-- Work to be completed --
Copy out every line of text in the entries below word for word, leaving out the pictures.

Entries from a dataset
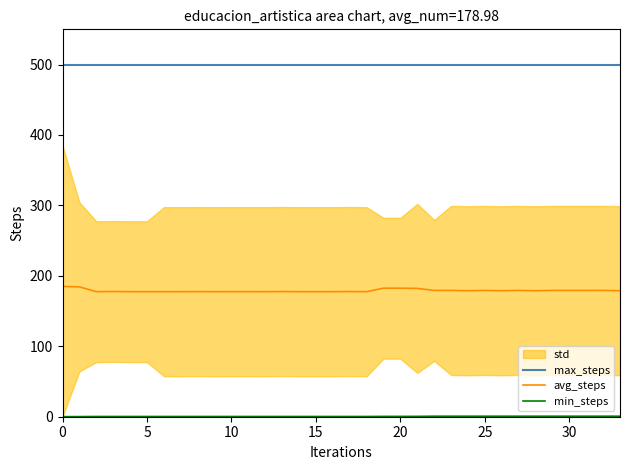

What is the average value of the max_steps series?

500.0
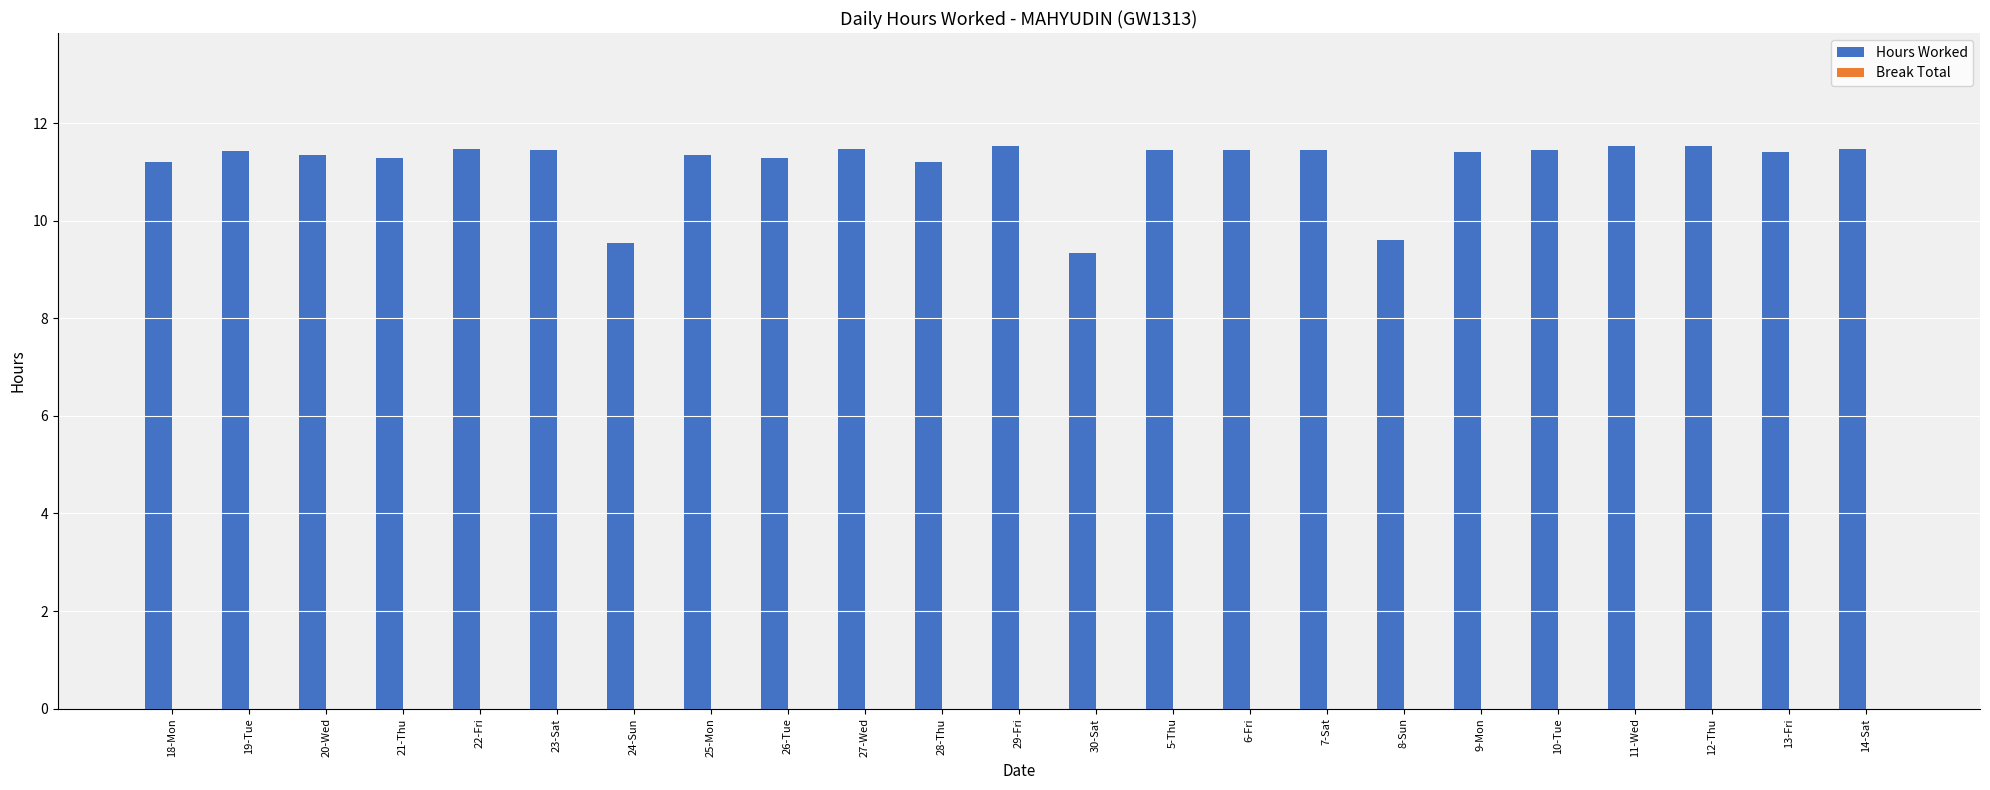

What is the label of the 20th bar from the left?

11-Wed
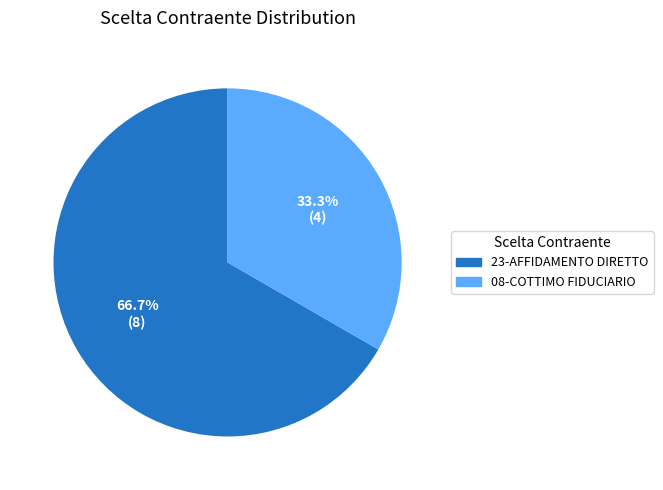

Rank the categories by value from highest to lowest.

23-AFFIDAMENTO DIRETTO, 08-COTTIMO FIDUCIARIO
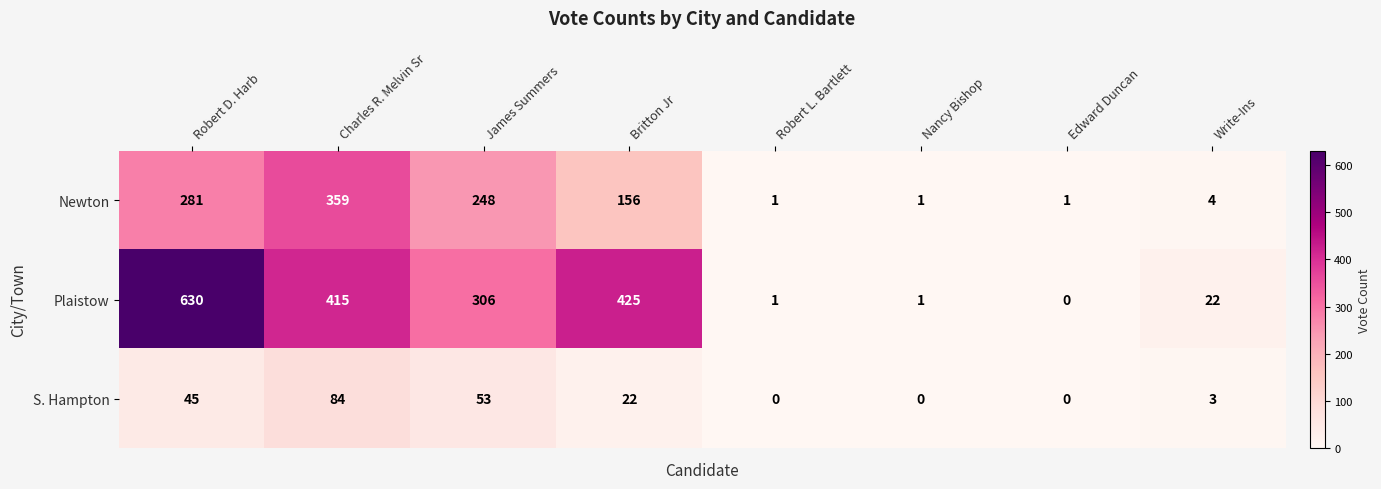

What is the sum of all Plaistow values?

1800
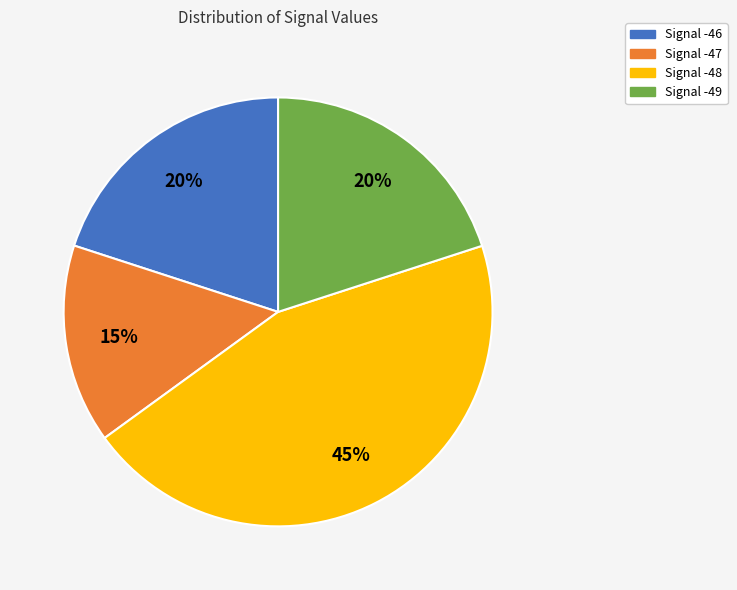

Is there any slice that represents more than half of the pie?

No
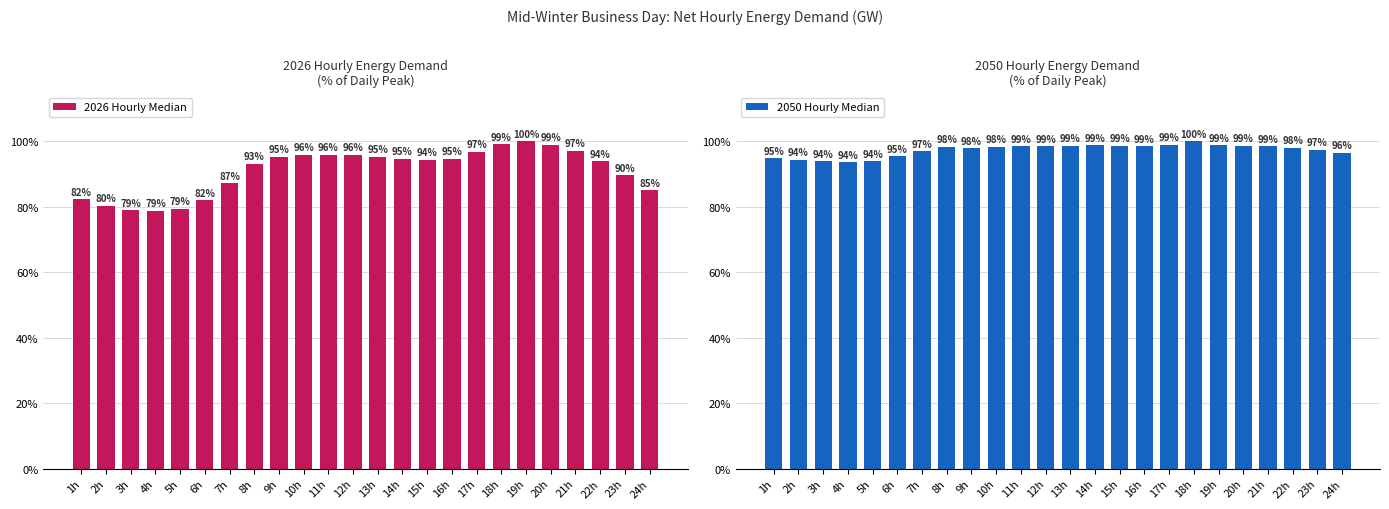

What are all the series names shown in the legend?

2026 Hourly Median, 2050 Hourly Median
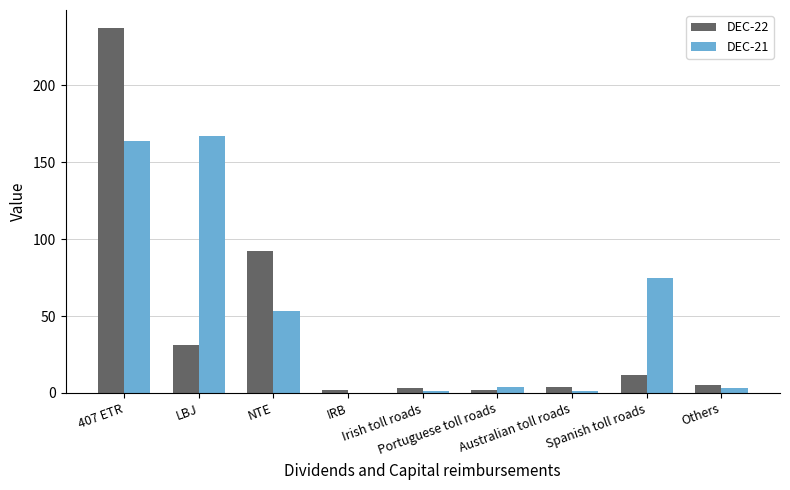

What is the sum of all DEC-22 values?

388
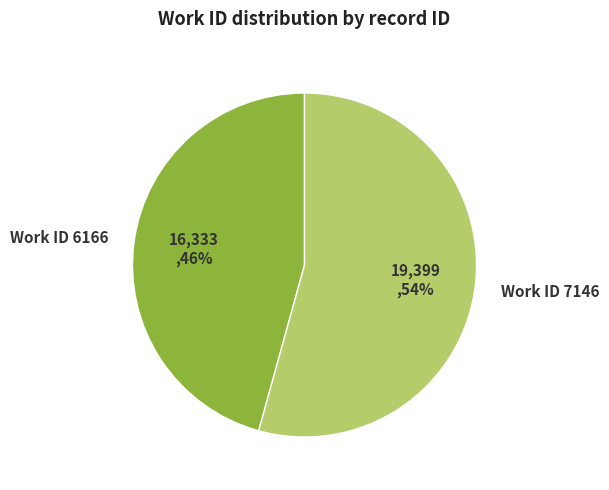

Which slice is the smallest?

Work ID 6166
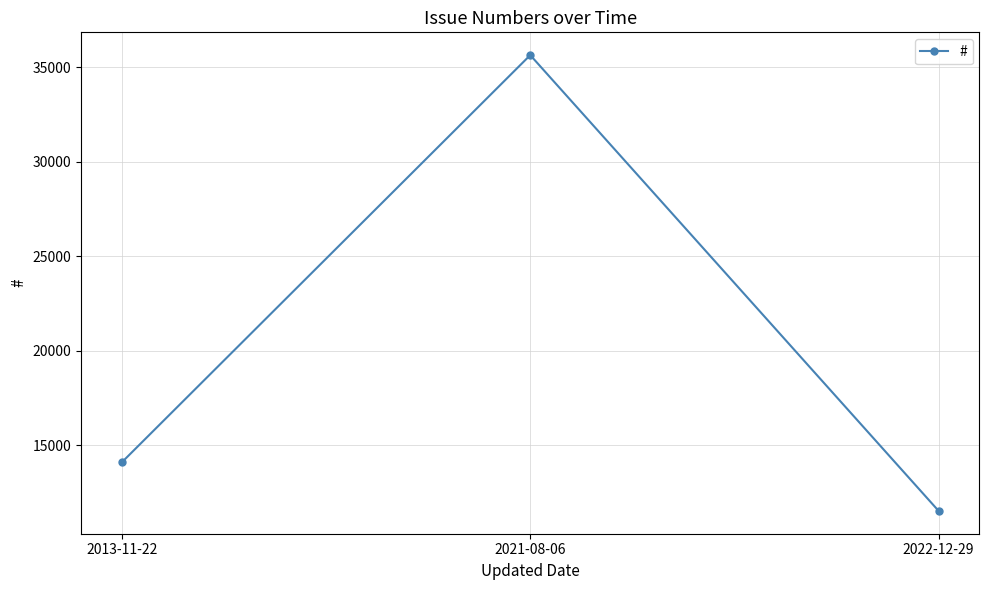

Count the number of categories in the chart.

3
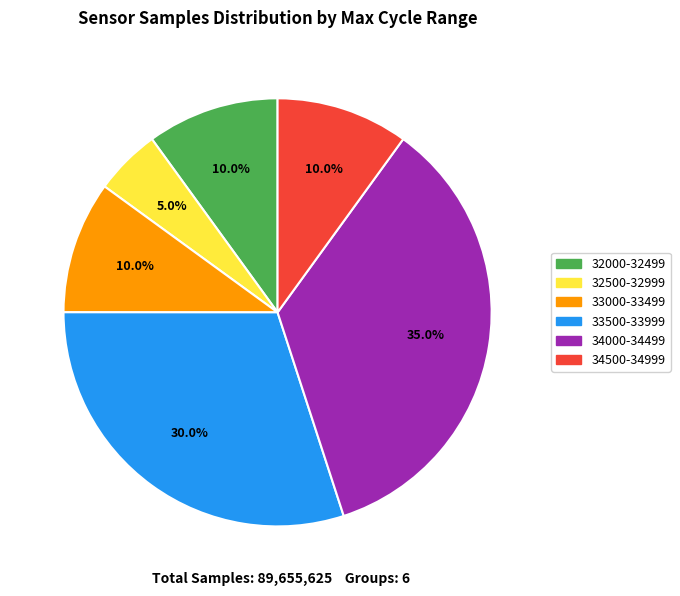

Count the number of slices in the pie.

6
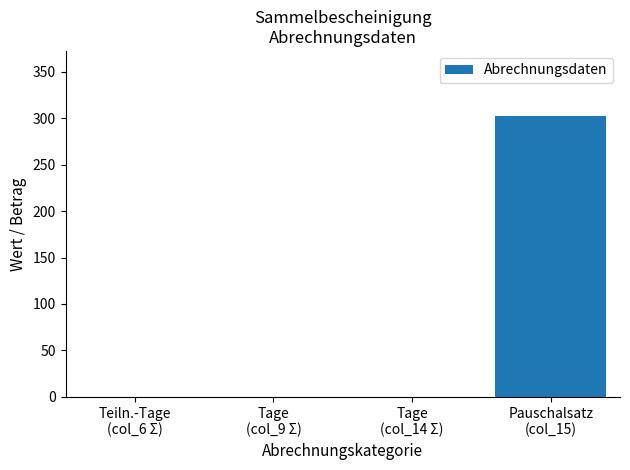

How many distinct data groups are displayed?

1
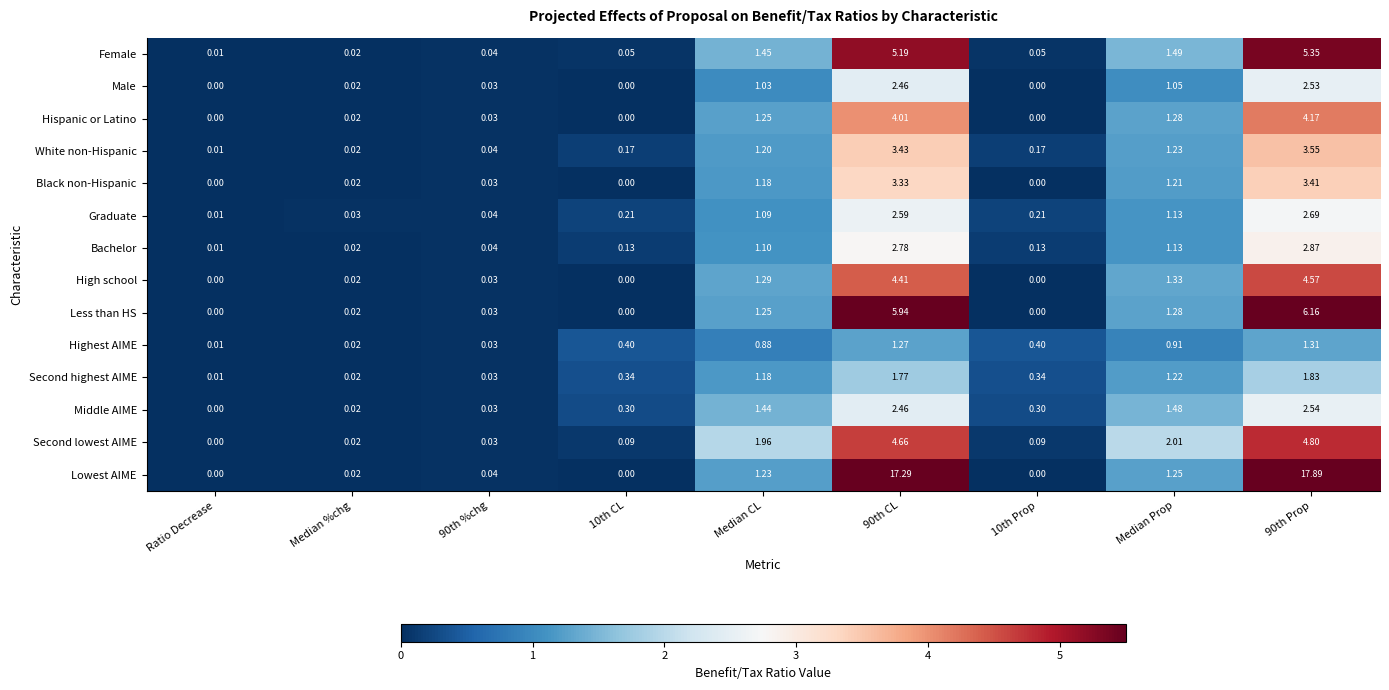

What is the total value across all series at 10th CL?

1.7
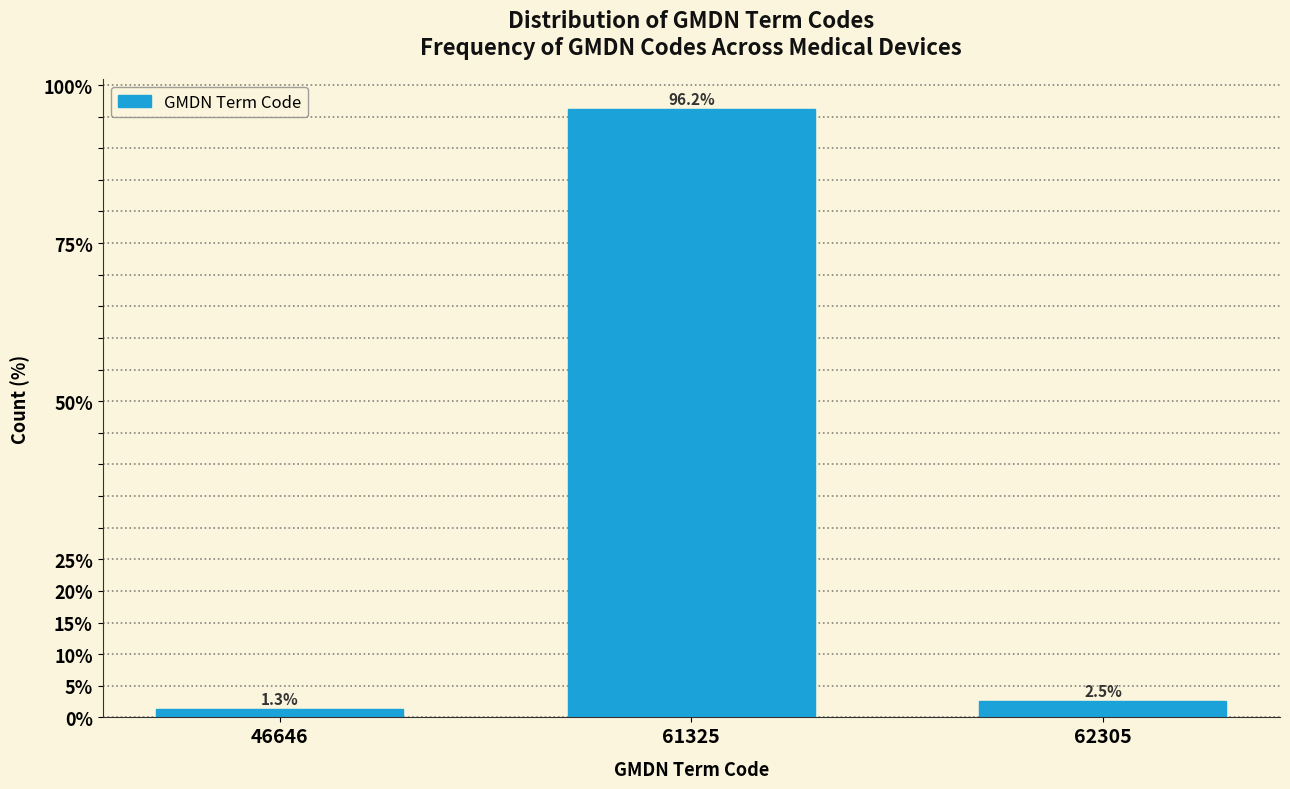

Reading right to left, list all the values displayed in this chart.

2.5	96.2	1.3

-- Completed exercise --
What is the average value of the max_steps series?

500.0

What is the label of the 20th bar from the left?

11-Wed

Rank the categories by value from highest to lowest.

23-AFFIDAMENTO DIRETTO, 08-COTTIMO FIDUCIARIO

What is the sum of all Plaistow values?

1800

Is there any slice that represents more than half of the pie?

No

What are all the series names shown in the legend?

2026 Hourly Median, 2050 Hourly Median

What is the sum of all DEC-22 values?

388

Which slice is the smallest?

Work ID 6166

Count the number of categories in the chart.

3

Count the number of slices in the pie.

6

How many distinct data groups are displayed?

1

What is the total value across all series at 10th CL?

1.7

Reading right to left, list all the values displayed in this chart.

2.5	96.2	1.3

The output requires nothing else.